Frequently Asked Questions
- Count the number of rope segments supporting the movable block (the one attached to the load). Each segment contributes equally to supporting the load. Example: a system where the rope goes: anchor → over fixed pulley → under movable pulley → over second fixed pulley → to effort hand. The movable block has 2 rope segments supporting it → MA = 2. Verify: if load moves 1 m, the effort end of rope must move 2 m. For compound systems, identify each independent block-and-tackle and multiply their MAs.
- Fixed pulley: attached to a fixed support, rotates in place. Changes the direction of force but provides no mechanical advantage (MA = 1). Moving the rope down on one side raises the load on the other. Movable pulley: attached to the load, travels with it. Each movable pulley doubles the MA compared to the fixed-pulley-only configuration (in ideal systems). A movable pulley effectively splits the load between two rope segments. Real systems combine fixed pulleys (for direction) and movable pulleys (for force multiplication).

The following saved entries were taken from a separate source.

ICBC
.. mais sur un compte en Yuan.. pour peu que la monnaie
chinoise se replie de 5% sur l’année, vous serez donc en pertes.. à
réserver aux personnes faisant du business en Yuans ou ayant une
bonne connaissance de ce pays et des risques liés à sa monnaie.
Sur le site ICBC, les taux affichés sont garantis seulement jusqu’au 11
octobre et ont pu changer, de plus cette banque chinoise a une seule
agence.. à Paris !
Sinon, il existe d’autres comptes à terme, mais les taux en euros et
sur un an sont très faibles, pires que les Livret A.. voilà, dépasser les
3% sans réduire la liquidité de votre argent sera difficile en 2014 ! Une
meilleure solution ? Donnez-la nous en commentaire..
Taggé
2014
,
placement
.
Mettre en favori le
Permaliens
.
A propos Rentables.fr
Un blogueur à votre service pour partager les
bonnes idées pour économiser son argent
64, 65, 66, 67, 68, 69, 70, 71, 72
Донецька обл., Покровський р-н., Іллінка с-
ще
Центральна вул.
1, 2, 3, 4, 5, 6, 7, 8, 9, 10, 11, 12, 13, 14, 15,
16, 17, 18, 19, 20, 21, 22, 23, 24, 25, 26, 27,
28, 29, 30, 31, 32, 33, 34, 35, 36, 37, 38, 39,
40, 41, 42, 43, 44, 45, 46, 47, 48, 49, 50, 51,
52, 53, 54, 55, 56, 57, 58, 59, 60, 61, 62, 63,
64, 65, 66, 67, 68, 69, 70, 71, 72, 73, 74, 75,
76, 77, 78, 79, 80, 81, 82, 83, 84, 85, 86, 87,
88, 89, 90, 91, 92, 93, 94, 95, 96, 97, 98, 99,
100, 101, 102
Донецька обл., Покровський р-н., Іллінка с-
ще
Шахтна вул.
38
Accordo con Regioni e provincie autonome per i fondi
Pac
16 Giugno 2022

- The Working Load Limit (WLL) of a rope system is the safe working capacity — typically 20–25% of the rope's minimum breaking strength (safety factor 4:1 to 5:1). For lifting personnel: safety factor ≥ 10:1 per ANSI/ASSP standards. Shock loading (dynamic loads from sudden jerks) multiplies static force by a factor of 2–4 — always use the dynamic WLL, not just static. Inspect rope for wear, UV damage, chemical exposure, and core damage before each use. Nylon stretches significantly (useful for shock absorption); polyester stretches less (better for static loads requiring precise positioning).
- Each rope bend over a pulley loses 10–15% due to friction (rope stiffness + sheave bearing friction). A 4-sheave system: efficiency ≈ 0.9⁴ = 66%. Theoretical MA = 4, actual MA = 4 × 0.66 = 2.6. This means you need 38% more effort than the ideal calculation predicts. Use sheaves with ball or roller bearings for higher efficiency. Lubricate bearings regularly. Use properly sized sheaves (D/d ratio ≥ 18:1 for wire rope). For hand-powered systems, the operator's available force is limited — high friction wastes human effort and slows work significantly.